Reduce the material below to its lines containing "Comunicação".
= = = = =
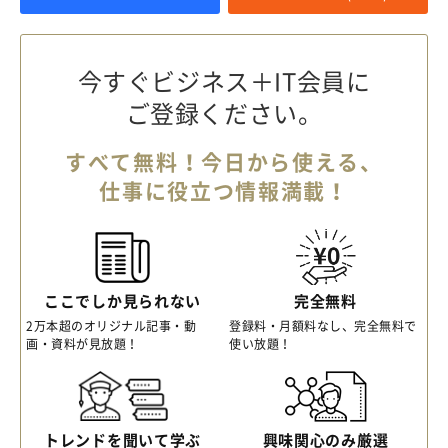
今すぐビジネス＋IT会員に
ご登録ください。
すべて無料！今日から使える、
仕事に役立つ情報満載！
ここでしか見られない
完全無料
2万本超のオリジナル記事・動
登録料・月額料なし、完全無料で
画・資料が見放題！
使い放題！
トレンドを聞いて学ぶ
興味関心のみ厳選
= = = = =
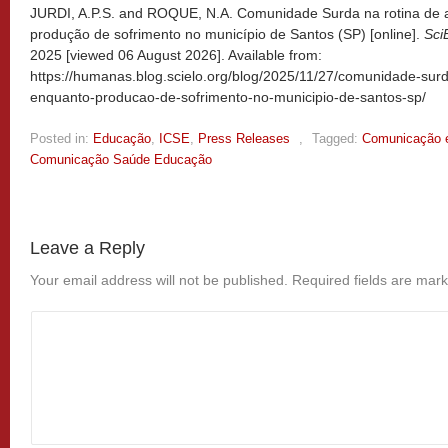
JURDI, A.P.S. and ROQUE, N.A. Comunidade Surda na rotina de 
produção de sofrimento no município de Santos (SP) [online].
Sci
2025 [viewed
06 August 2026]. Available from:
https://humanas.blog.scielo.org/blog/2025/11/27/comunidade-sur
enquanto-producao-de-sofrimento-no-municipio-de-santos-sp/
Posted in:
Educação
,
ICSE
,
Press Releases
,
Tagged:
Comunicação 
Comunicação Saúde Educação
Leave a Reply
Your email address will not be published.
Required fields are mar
= = = = =
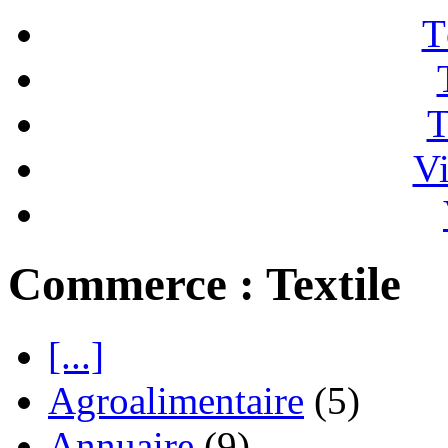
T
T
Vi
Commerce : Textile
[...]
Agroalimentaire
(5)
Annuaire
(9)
= = = = =
Problem solution:
Comunicação 
Comunicação Saúde Educação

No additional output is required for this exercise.